Aerospace company Blue Origin is expected to hold an uncrewed test flight of its reusable New Shepard spacecraft on Thursday. New Shepherd — designed to one day transport people and payloads to space and back — last launched in a test in Dec. 2019. Thursday’s flight, known as NS-13, will carry 12 payloads and will test landing technologies NASA plans to use to get two astronauts on the moon in 2024.

Elaine Petro

Assistant Professor of Mechanical and Aerospace Engineering

Elaine Petro is an assistant professor of mechanical and aerospace engineering at Cornell University and a former engineer at the NASA Goddard Space Flight Center. She says the upcoming test launch marks progress towards a “sustainable space economy” – particularly through New Shepherd’s use of hydrogen and oxygen as propellants.

Petro says:

“The NS-13 launch of Blue Origin’s New Shepard vehicle marks exciting progress on the route to sustainable human presence in space. This flight will move the New Shepard vehicle closer to readiness for human passengers and in the meantime, it is providing valuable zero-g test conditions for new space technologies and science experiments.

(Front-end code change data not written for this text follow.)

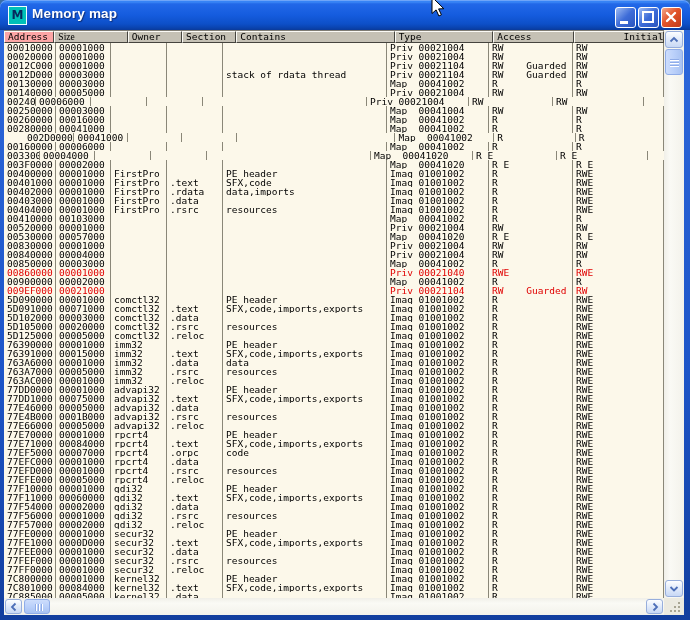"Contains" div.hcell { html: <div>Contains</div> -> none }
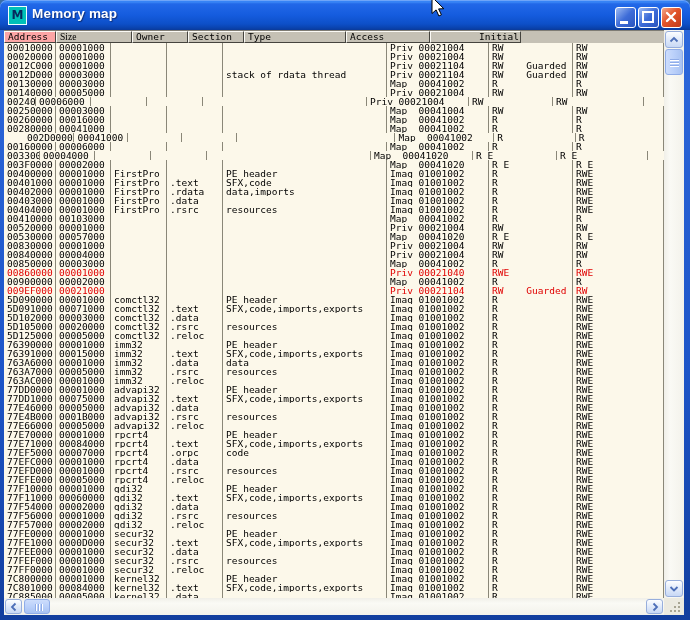"stack of rdata thread" span.cell { text: rdata -> main }
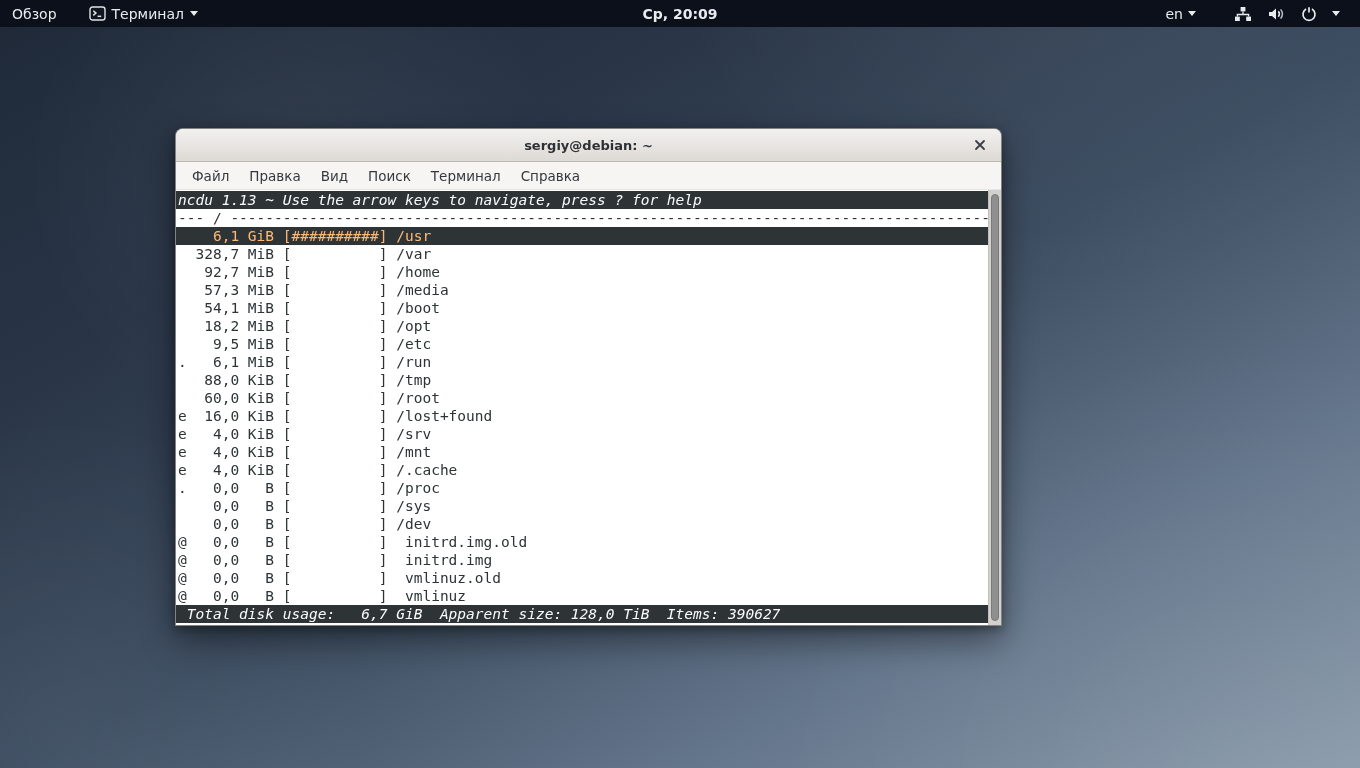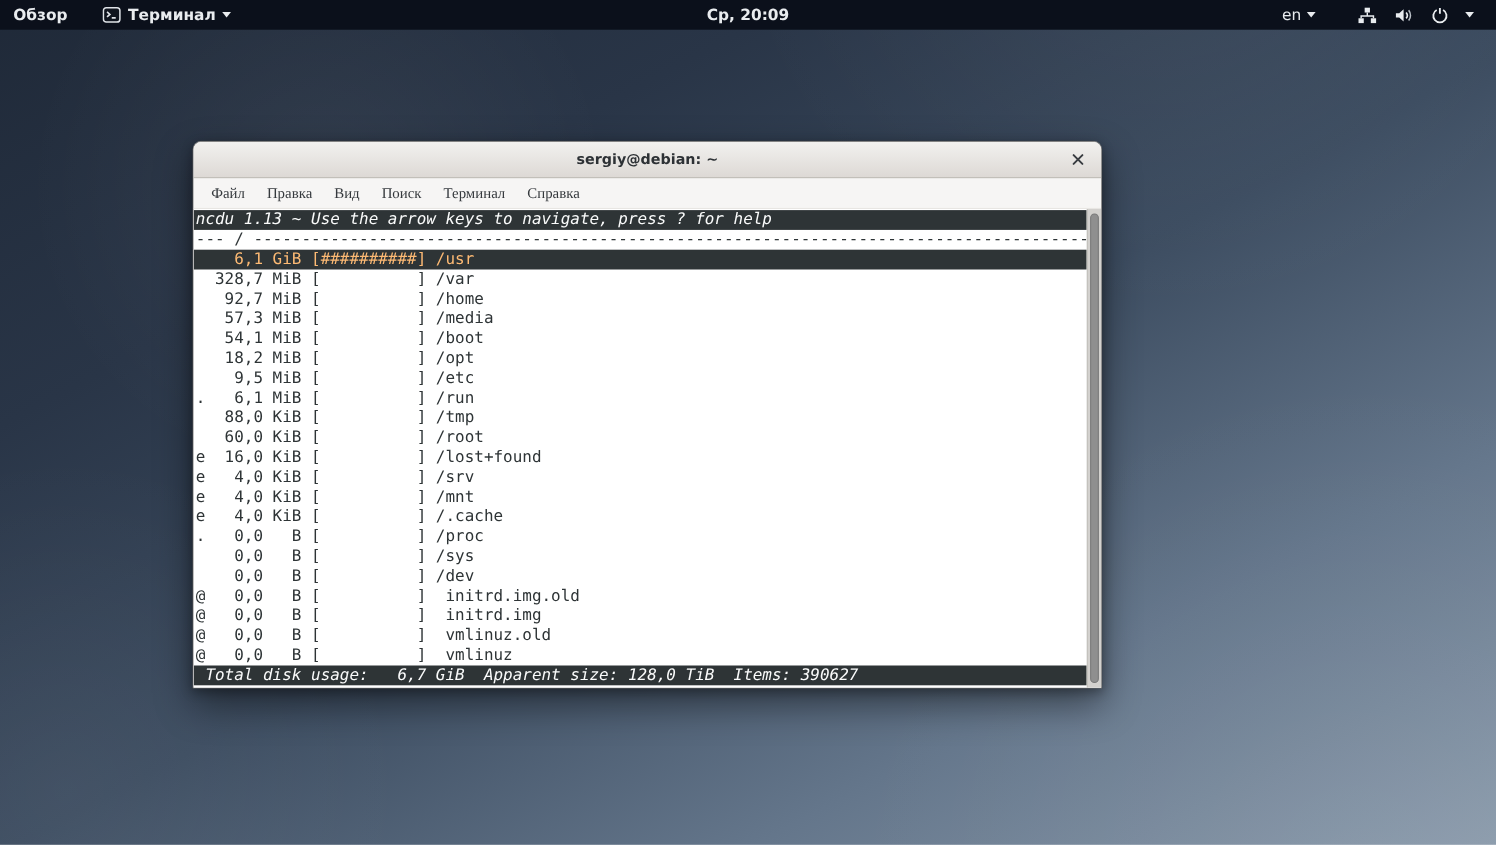"Обзор" .topbar .hot { font-weight: bold -> none }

“One aspect that is exciting about the New Shepard design is its use of hydrogen and oxygen (LOX, LH2) propellants which are combusted to provide the heavy lift needed to reach orbit (and land the rocket safely). In our plans to go back to the moon and beyond, we will need to rely on in-situ resources and LOX and LH2 can be harvested from water stored in lunar and other surfaces across the solar system. So, the New Shepard flight happening this week certainly marks an important step and continued progress towards a more sustainable space economy.”